> Esercizio assegnato 1:
Cita esattamente dalla discussione sulla pronuncia di «Je ne sais pas» tutto ciò che va da "# Je ne sais" fino a "Grazie mille!!".
____ Testo da leggere
# Je ne sais pas (pronuncia)



## marcozuma

Buongiorno a tutti, e' il mio primo post...
scusate un dubbio apparentemente semplice... Ho sempre sentito e detto in francese "Je Ne sais pas" scandendo le parole, pronunciandole piu'  o meno velocemente.
ora la mia collega che non sa il francese ma la cui madre ha studiato francese all'universita' mi dice che si pronuncia
"Je ne sais pas" unendo la "je" e la "ne" con una crasi, quindi il risultato e' una sorta di "jeun" sais pas, purtroppo non so come spiegarlo senza farlo sentire... a me sembra sbagliato perche' appunto pronunciandolo in questa maniera sembra che dica "jeune"

qualcuno e' riuscito a capire e mi sa aiutare? o sa se sono lecite entrambe le diciture? (anche se io non ho mai sentito pronunciare così...magari si usa in certe zone della francia)

Grazie mille!!


----------



## matoupaschat

Ciao Marcozuma e benvenuto/a in WRF,

È esatto, la particella negativa "ne" non è accentata e si pronuncia un po' come dice la madre del tuo collega, ma senza insistere sul pronome "je": ʒən se pa.
________
> Esercizio assegnato 2:
Stampa senza alcuna modifica tutto ciò che nelle voci va dall'inizio fino alla riga che contiene "For every layout", inclusa quest'ultima. Lascia fuori le immagini.
____ Voci dell'esercizio
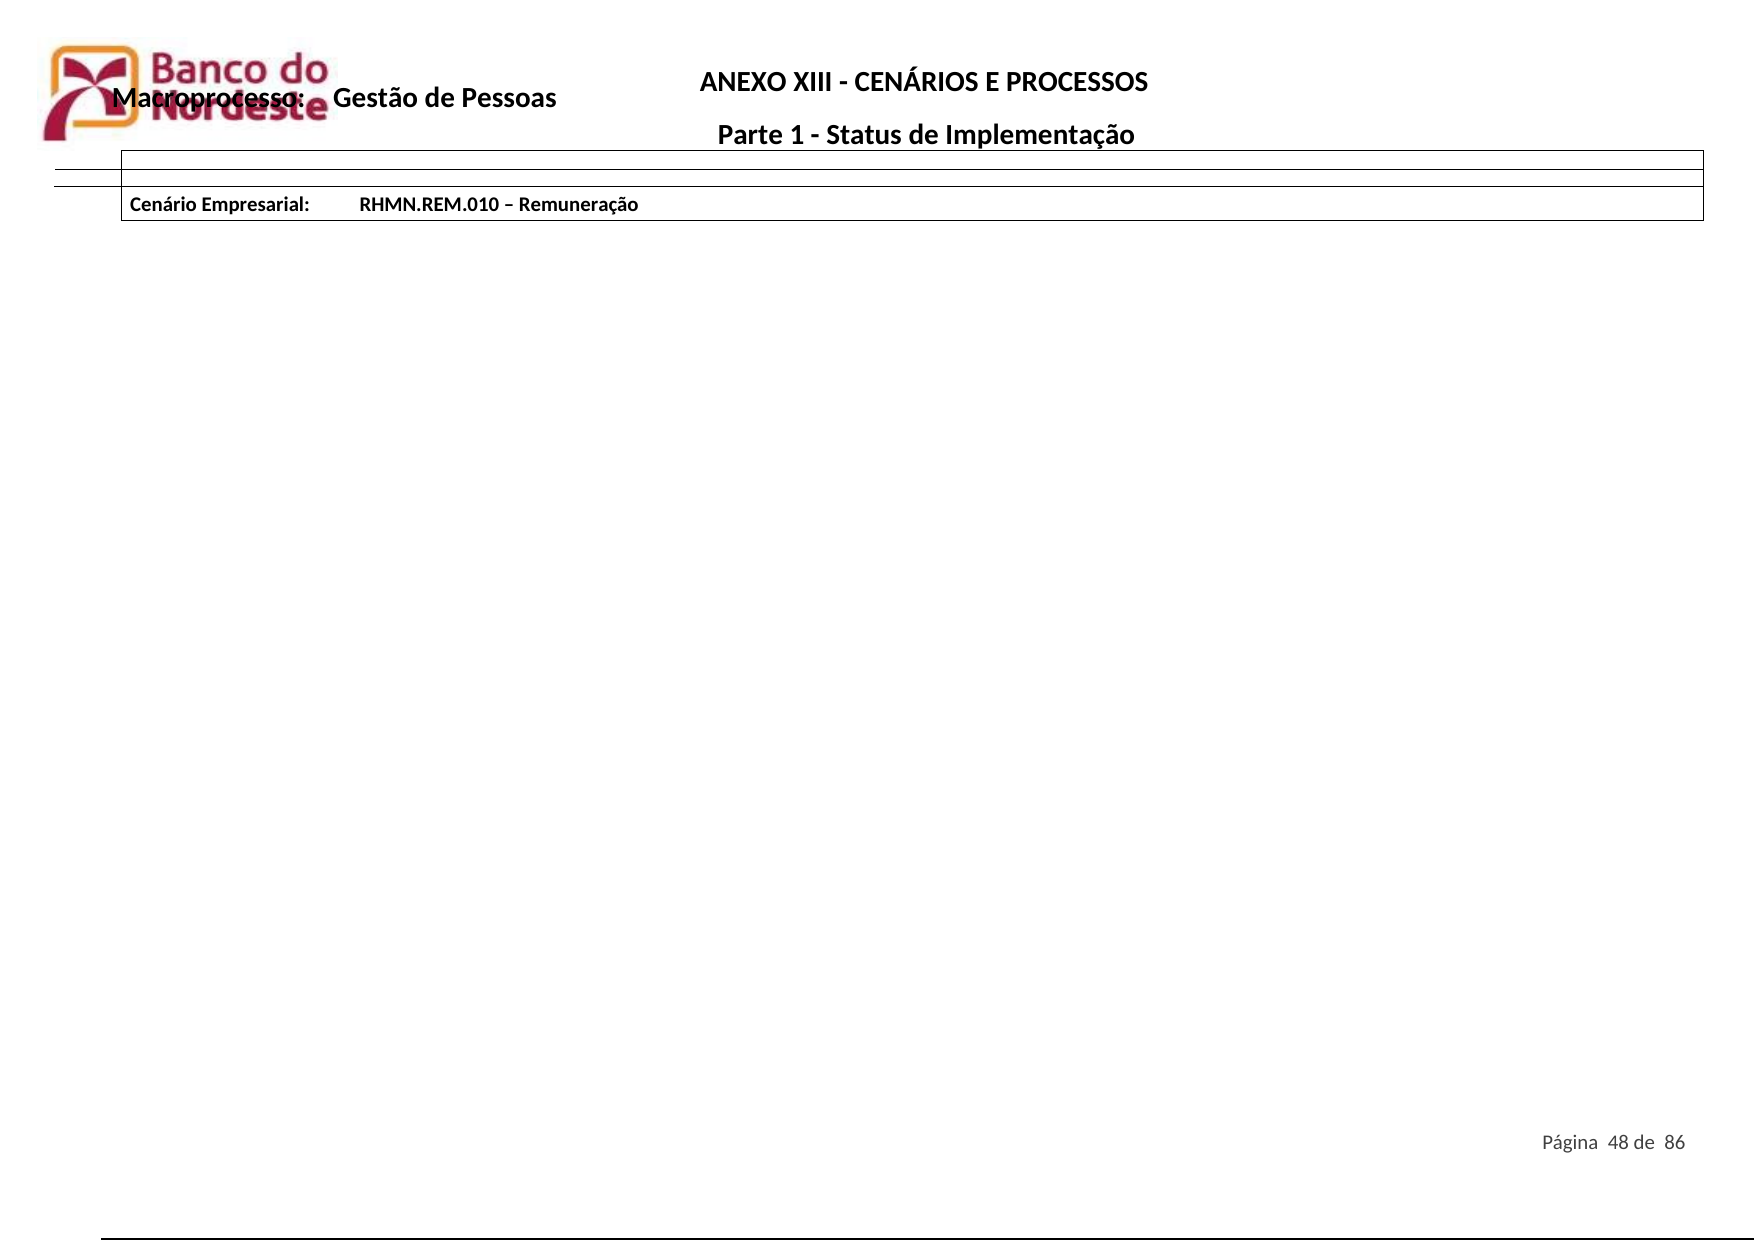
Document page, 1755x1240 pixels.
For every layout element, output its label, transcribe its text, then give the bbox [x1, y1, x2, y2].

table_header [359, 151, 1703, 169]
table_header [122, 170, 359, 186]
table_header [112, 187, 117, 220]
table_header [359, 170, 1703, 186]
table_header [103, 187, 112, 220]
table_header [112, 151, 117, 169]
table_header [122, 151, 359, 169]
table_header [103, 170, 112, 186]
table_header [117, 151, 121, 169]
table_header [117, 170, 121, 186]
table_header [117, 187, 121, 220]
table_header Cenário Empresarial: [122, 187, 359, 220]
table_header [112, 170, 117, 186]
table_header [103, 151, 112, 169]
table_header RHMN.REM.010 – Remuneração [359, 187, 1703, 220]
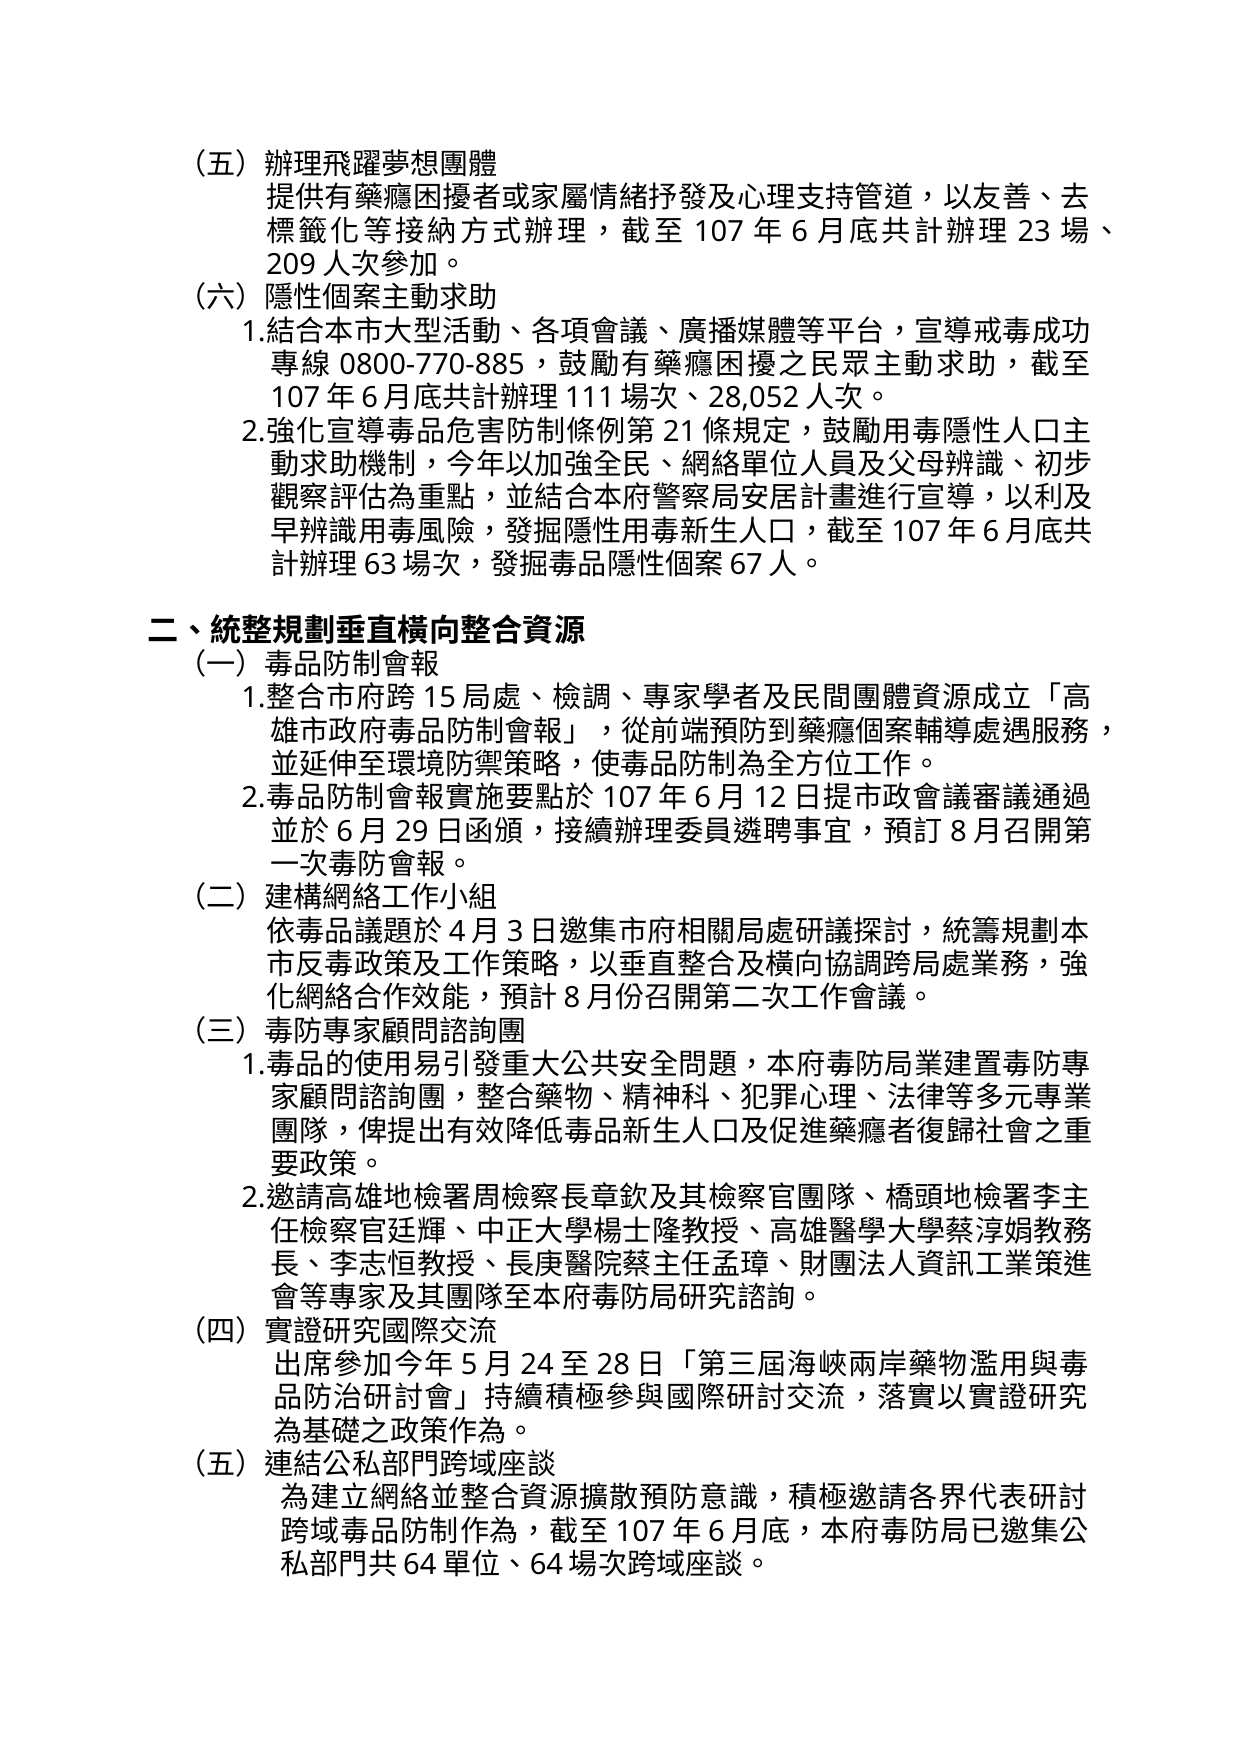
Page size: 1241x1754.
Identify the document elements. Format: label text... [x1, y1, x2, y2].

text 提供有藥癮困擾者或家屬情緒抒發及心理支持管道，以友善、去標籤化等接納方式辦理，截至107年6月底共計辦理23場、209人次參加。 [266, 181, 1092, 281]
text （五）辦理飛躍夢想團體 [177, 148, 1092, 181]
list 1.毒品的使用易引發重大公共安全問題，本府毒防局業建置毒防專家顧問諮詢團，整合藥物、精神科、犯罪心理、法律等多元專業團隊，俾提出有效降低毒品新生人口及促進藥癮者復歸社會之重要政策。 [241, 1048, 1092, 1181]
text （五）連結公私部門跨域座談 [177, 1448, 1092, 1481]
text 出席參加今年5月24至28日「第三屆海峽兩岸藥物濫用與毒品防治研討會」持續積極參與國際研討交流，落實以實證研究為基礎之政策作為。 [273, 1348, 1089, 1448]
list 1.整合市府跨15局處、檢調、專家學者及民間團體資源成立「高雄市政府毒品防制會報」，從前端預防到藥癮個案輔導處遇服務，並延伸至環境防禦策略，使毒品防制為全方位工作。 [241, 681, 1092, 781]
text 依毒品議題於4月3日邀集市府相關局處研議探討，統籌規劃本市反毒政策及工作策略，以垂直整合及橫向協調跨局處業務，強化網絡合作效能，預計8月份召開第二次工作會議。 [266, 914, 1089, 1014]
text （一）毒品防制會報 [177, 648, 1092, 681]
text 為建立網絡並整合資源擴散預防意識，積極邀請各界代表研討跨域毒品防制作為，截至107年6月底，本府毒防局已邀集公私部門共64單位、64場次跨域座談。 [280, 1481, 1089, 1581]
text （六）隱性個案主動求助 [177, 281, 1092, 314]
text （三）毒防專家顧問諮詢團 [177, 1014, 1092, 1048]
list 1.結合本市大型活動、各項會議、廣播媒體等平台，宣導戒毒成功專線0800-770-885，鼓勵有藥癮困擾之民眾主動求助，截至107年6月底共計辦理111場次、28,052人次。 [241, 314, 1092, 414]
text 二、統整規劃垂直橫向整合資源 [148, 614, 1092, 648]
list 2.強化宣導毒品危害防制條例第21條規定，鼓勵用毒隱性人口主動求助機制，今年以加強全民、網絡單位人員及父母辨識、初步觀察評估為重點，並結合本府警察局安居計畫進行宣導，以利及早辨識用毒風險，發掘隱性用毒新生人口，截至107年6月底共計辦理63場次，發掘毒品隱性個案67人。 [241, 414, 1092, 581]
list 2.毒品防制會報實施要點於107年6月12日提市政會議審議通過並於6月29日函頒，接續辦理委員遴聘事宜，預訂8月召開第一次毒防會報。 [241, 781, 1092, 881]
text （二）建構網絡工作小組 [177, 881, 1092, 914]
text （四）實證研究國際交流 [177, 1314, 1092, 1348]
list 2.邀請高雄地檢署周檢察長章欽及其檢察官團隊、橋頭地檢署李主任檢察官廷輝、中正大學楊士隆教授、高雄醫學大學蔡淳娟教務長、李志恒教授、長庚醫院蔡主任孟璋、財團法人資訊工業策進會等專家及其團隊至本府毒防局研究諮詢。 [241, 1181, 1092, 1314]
________
> Soluzione scritta 1:
# Je ne sais pas (pronuncia)



## marcozuma

Buongiorno a tutti, e' il mio primo post...
scusate un dubbio apparentemente semplice... Ho sempre sentito e detto in francese "Je Ne sais pas" scandendo le parole, pronunciandole piu'  o meno velocemente.
ora la mia collega che non sa il francese ma la cui madre ha studiato francese all'universita' mi dice che si pronuncia
"Je ne sais pas" unendo la "je" e la "ne" con una crasi, quindi il risultato e' una sorta di "jeun" sais pas, purtroppo non so come spiegarlo senza farlo sentire... a me sembra sbagliato perche' appunto pronunciandolo in questa maniera sembra che dica "jeune"

qualcuno e' riuscito a capire e mi sa aiutare? o sa se sono lecite entrambe le diciture? (anche se io non ho mai sentito pronunciare così...magari si usa in certe zone della francia)

Grazie mille!!

> Soluzione scritta 2:
Document page, 1755x1240 pixels.
For every layout element, output its label, transcribe its text, then give the bbox [x1, y1, x2, y2].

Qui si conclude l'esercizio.